Dış Politika’da Duygusal Kriz!
Sayın Başbakan, Davos’taki öfkesinde Gazze’liler için gösterdiği tepki de yerden göğe kadar haklıydı bu sebeple başbakan’ın ilk bakıştaki tepkisini hepimiz çoğunlukla haklı buluyor ve destekliyoruz.
Ancak her olayda olduğu gibi bu olaya da tek bir yönden değil her yönden bakmak zorundayız. Ve de en önemlisi bu talihsiz olayın Arap ülkelerine değil Türkiye’ye dolayısıyla da Türk halkına ne gibi getirilerinin ve götürülerinin olabileceğini düşünerek bakmamız gerekir.
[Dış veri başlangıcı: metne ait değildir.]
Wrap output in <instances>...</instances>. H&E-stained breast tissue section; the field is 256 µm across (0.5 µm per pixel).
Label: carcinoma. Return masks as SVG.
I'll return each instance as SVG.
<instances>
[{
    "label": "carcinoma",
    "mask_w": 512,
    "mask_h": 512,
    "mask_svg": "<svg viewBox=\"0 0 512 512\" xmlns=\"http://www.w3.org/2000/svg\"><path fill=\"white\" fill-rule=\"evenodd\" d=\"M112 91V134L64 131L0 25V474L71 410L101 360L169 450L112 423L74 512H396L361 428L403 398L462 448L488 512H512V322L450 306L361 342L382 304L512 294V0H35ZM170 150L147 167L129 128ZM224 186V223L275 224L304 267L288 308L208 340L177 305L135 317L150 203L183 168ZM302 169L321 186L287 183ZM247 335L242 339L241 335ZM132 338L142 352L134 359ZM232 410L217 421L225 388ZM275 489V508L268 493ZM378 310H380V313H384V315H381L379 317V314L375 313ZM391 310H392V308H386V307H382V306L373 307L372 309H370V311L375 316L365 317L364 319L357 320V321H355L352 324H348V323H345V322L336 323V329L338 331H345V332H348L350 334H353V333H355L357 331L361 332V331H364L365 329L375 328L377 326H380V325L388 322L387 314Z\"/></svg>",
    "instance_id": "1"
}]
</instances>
Hepimiz İsrail’in Gazze’ye yaptığı saldırıların insanlık dışı olduğunu ve bu iki devlet arasındaki savaşın bir an önce bitmesini, Türkiye’nin de bu konuda barışı sağlaması için elinden geleni yapması gerektiğine inanıyoruz.
Ancak bir devlet Başkanına ‘’siz öldürmeyi iyi bilirsiniz’’ demenin ve bir panel moderatörüne kızıp pire için yorgan yakmanın, barışçı çözüme hiçbir katkısı olmayacağı gibi uluslararası arenada ve dış politika da Türkiye’nin ciddi anlamda sıkıntıya girmesine ve ikili ilişkilerinin yıpratılmasına neden olacaktır.
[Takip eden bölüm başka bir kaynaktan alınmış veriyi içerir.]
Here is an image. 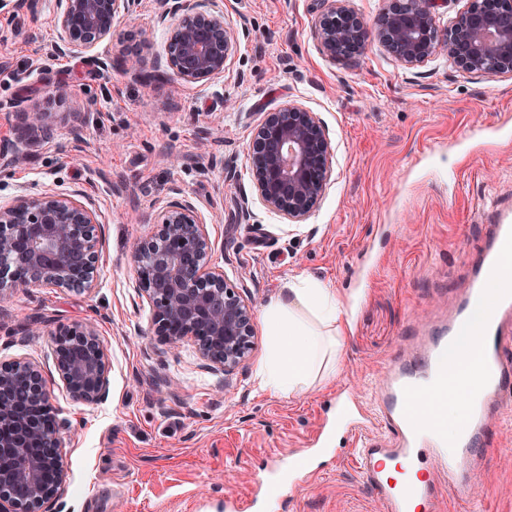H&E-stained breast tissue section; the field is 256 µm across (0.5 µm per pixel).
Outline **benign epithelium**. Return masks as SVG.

Sayın Başbakan, İsrail cumhurbaşkanı Peres’e ve bir panel moderatörüne kızmakta sonuna kadar haklıdır ama böylesi bir durumda bile duygularına hakim olarak sakin ve diplomatik bir uslup la cevap vermesi Büyük Türkiye Cumhuriyeti başbakanı olarak salonu terk etmekten çok daha iyi bir davranış biçimi olurdu.
Sevgili dostlar, bütün bu diplomaside ki terslikler Türkiye’nin bölge meselelerinde ki arabulucu rolüne de büyük oranda zarar vermiştir. Oysaki diplomatik girişimlerde var olan bir ateşi daha da yükseltecek duygusal tepkiler vermek yerine soğukkanlıca hareket edilmesi ve kullanılacak diplomatik bir dille barışçıl bir çözüm aranması daha yerinde olurdu.
Sonuçta Davos’a Gazze’deki katliama yüksek dozda tepki göstermeye ya da Türkiye için diplomatik bir krize yol açmaya gidilmemişti. Gazze’de ki saldırıların durdurulması ve barışı sağlamak için gidilmişti. Fakat ortada ne barış’ı sağlayacak bir diplomatik konuşma ne de çözüm oluşturulabilecek bir ortam yaratılabilmişti. Başbakan’ın diplomasi dilini iyi kullanmaması ve ifadelerinde ki şiddetli tepki İsrail Cumhurbaşkanı Peres’le ters düşmesine neden olmuştu. Bunların sonucunda Türkiye’nin diplomatik ilişkileri daha da gerginleşerek Gazze’de aranacak çözüm yolları iyice zora sokulmuştur.